▸ **Work instruction**
Rewrite each line of the listing below, substituting "Price" for every occurrence of "Cena" and leaving all other text unchanged. Omit the pictures from your answer.

[Stored data entries]
=== Section Start ===
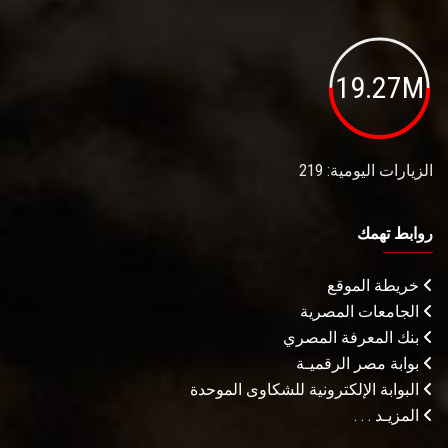
19.27M
الزيارات اليومية: 219
روابط تهمك
خريطة الموقع
الجامعات المصرية
بنك المعرفة المصري
بوابة مصر الرقميـة
البوابة الإلكترونية للشكاوى الموحدة
المزيـد . . .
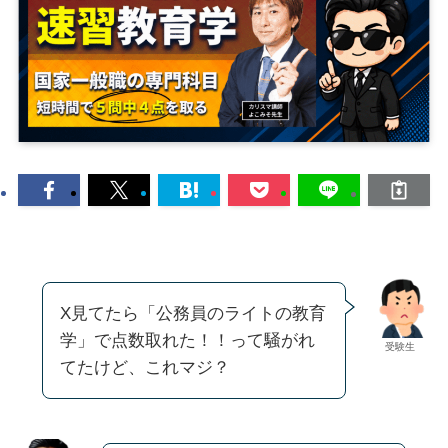
X見てたら「公務員のライトの教育
学」で点数取れた！！って騒がれ
受験生
てたけど、これマジ？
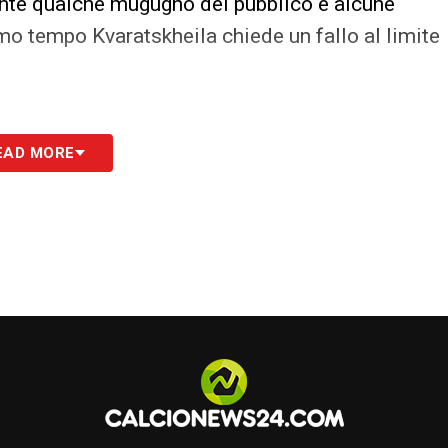
ante qualche mugugno del pubblico e alcune
rimo tempo Kvaratskheila chiede un fallo al limite
EAD MORE
da parte di Lukaku per l’ennesimo corpo a corpo
 Annullato lo 0-3 di Kolasinac per fuorigioco su
à ravvisata dal campo. Primo ammonito
 di Gasperini chiede scusa all’avversario,
n è invece d’accordo De Roon quando Doveri
inuti di recupero Retegui segna, esulta, prende
pia un litigio tra Mazzocchi (a bordo campo) e
’arbitro.
Complessivamente gara corretta: 10
 ospiti
.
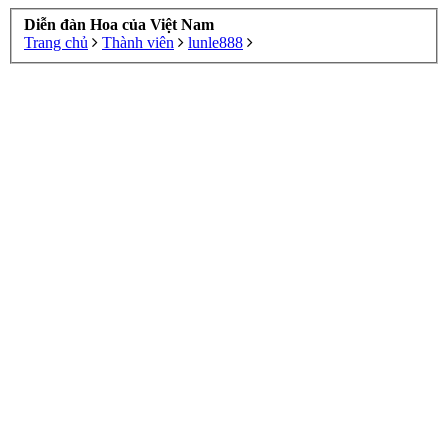
Diễn đàn Hoa của Việt Nam
Trang chủ
Thành viên
lunle888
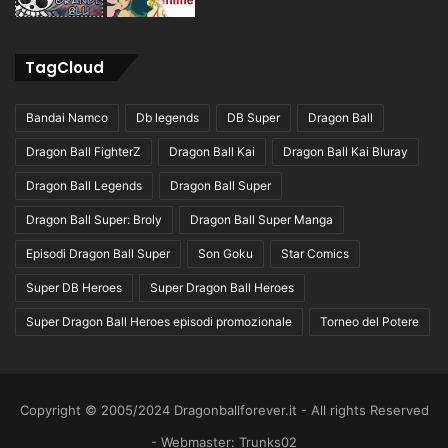
TagCloud
Bandai Namco
Db legends
DB Super
Dragon Ball
Dragon Ball FighterZ
Dragon Ball Kai
Dragon Ball Kai Bluray
Dragon Ball Legends
Dragon Ball Super
Dragon Ball Super: Broly
Dragon Ball Super Manga
Episodi Dragon Ball Super
Son Goku
Star Comics
Super DB Heroes
Super Dragon Ball Heroes
Super Dragon Ball Heroes episodi promozionale
Torneo del Potere
Copyright © 2005/2024 Dragonballforever.it - All rights Reserved
- Webmaster: Trunks02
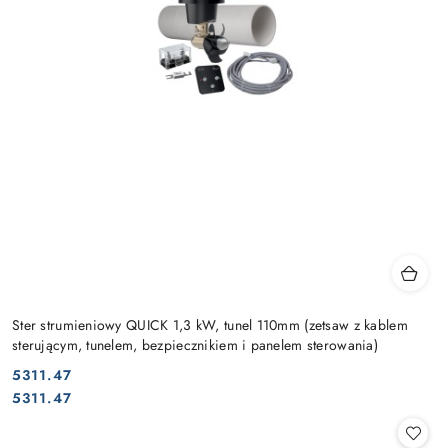
Ster strumieniowy QUICK 1,3 kW, tunel 110mm (zetsaw z kablem
sterującym, tunelem, bezpiecznikiem i panelem sterowania)
5311.47
Cena:
Cena:
5311.47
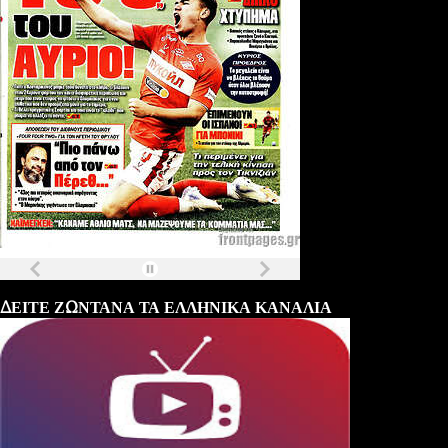
Τα
πρωτοσέλιδα
των
εφημερίδων
ΔΕΙΤΕ ΖΩΝΤΑΝΑ ΤΑ ΕΛΛΗΝΙΚΑ ΚΑΝΑΛΙΑ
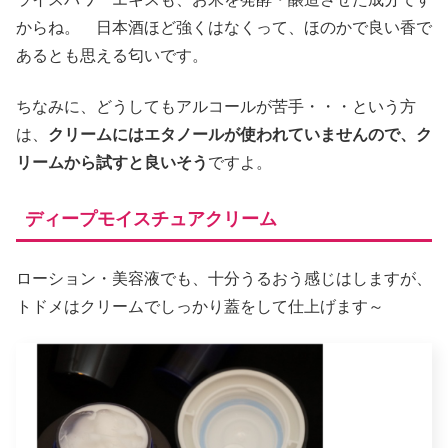
からね。 日本酒ほど強くはなくって、ほのかで良い香で
あるとも思える匂いです。
ちなみに、どうしてもアルコールが苦手・・・という方
は、
クリームにはエタノールが使われていませんので、ク
リームから試すと良いそう
ですよ。
ディープモイスチュアクリーム
ローション・美容液でも、十分うるおう感じはしますが、
トドメはクリームでしっかり蓋をして仕上げます～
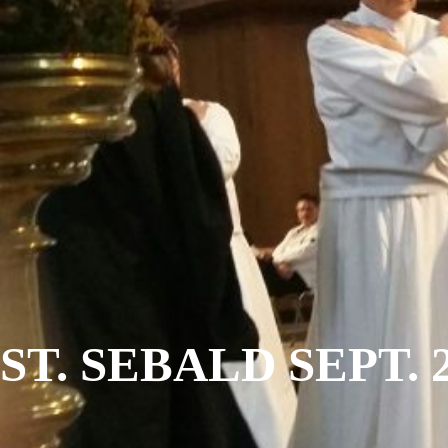
ST. SEBALD SEPT. 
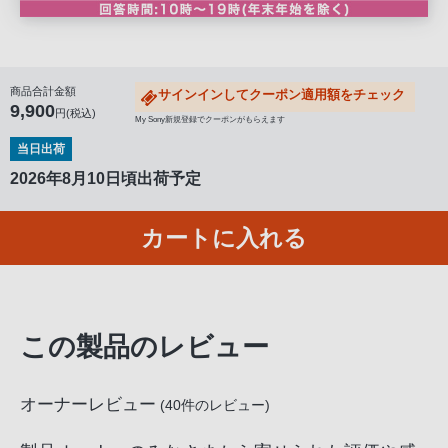
客
様
窓
口
商品合計金額
サインインしてクーポン適用額をチェック
9,900
へ
円(税込)
My Sony新規登録でクーポンがもらえます
お
当日出荷
電
2026年8月10日頃出荷予定
話
に
カートに入れる
て
ご
連
絡
く
この製品のレビュー
だ
さ
オーナーレビュー
(
40
件のレビュー)
い。
電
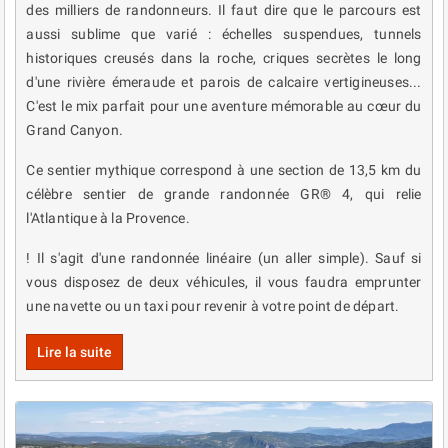
des milliers de randonneurs. Il faut dire que le parcours est
aussi sublime que varié : échelles suspendues, tunnels
historiques creusés dans la roche, criques secrètes le long
d'une rivière émeraude et parois de calcaire vertigineuses...
C'est le mix parfait pour une aventure mémorable au cœur du
Grand Canyon.
Ce sentier mythique correspond à une section de 13,5 km du
célèbre sentier de grande randonnée GR® 4, qui relie
l'Atlantique à la Provence.
! Il s'agit d'une randonnée linéaire (un aller simple). Sauf si
vous disposez de deux véhicules, il vous faudra emprunter
une navette ou un taxi pour revenir à votre point de départ.
Lire la suite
=== Section End ===
▸ **Exercise output**
19.27M
الزيارات اليومية: 219
روابط تهمك
خريطة الموقع
الجامعات المصرية
بنك المعرفة المصري
بوابة مصر الرقميـة
البوابة الإلكترونية للشكاوى الموحدة
المزيـد . . .
X見てたら「公務員のライトの教育
学」で点数取れた！！って騒がれ
受験生
てたけど、これマジ？
ante qualche mugugno del pubblico e alcune
rimo tempo Kvaratskheila chiede un fallo al limite
EAD MORE
da parte di Lukaku per l’ennesimo corpo a corpo
 Annullato lo 0-3 di Kolasinac per fuorigioco su
à ravvisata dal campo. Primo ammonito
 di Gasperini chiede scusa all’avversario,
n è invece d’accordo De Roon quando Doveri
inuti di recupero Retegui segna, esulta, prende
pia un litigio tra Mazzocchi (a bordo campo) e
’arbitro.
Complessivamente gara corretta: 10
 ospiti
.
Diễn đàn Hoa của Việt Nam
Trang chủ
Thành viên
lunle888
TagCloud
Bandai Namco
Db legends
DB Super
Dragon Ball
Dragon Ball FighterZ
Dragon Ball Kai
Dragon Ball Kai Bluray
Dragon Ball Legends
Dragon Ball Super
Dragon Ball Super: Broly
Dragon Ball Super Manga
Episodi Dragon Ball Super
Son Goku
Star Comics
Super DB Heroes
Super Dragon Ball Heroes
Super Dragon Ball Heroes episodi promozionale
Torneo del Potere
Copyright © 2005/2024 Dragonballforever.it - All rights Reserved
- Webmaster: Trunks02
Ster strumieniowy QUICK 1,3 kW, tunel 110mm (zetsaw z kablem
sterującym, tunelem, bezpiecznikiem i panelem sterowania)
5311.47
Price:
Price:
5311.47
Τα
πρωτοσέλιδα
των
εφημερίδων
ΔΕΙΤΕ ΖΩΝΤΑΝΑ ΤΑ ΕΛΛΗΝΙΚΑ ΚΑΝΑΛΙΑ
からね。 日本酒ほど強くはなくって、ほのかで良い香で
あるとも思える匂いです。
ちなみに、どうしてもアルコールが苦手・・・という方
は、
クリームにはエタノールが使われていませんので、ク
リームから試すと良いそう
ですよ。
ディープモイスチュアクリーム
ローション・美容液でも、十分うるおう感じはしますが、
トドメはクリームでしっかり蓋をして仕上げます～
ST. SEBALD SEPT. 
客
様
窓
口
商品合計金額
サインインしてクーポン適用額をチェック
9,900
へ
円(税込)
My Sony新規登録でクーポンがもらえます
お
当日出荷
電
2026年8月10日頃出荷予定
話
に
カートに入れる
て
ご
連
絡
く
この製品のレビュー
だ
さ
オーナーレビュー
(
40
件のレビュー)
い。
電
des milliers de randonneurs. Il faut dire que le parcours est
aussi sublime que varié : échelles suspendues, tunnels
historiques creusés dans la roche, criques secrètes le long
d'une rivière émeraude et parois de calcaire vertigineuses...
C'est le mix parfait pour une aventure mémorable au cœur du
Grand Canyon.
Ce sentier mythique correspond à une section de 13,5 km du
célèbre sentier de grande randonnée GR® 4, qui relie
l'Atlantique à la Provence.
! Il s'agit d'une randonnée linéaire (un aller simple). Sauf si
vous disposez de deux véhicules, il vous faudra emprunter
une navette ou un taxi pour revenir à votre point de départ.
Lire la suite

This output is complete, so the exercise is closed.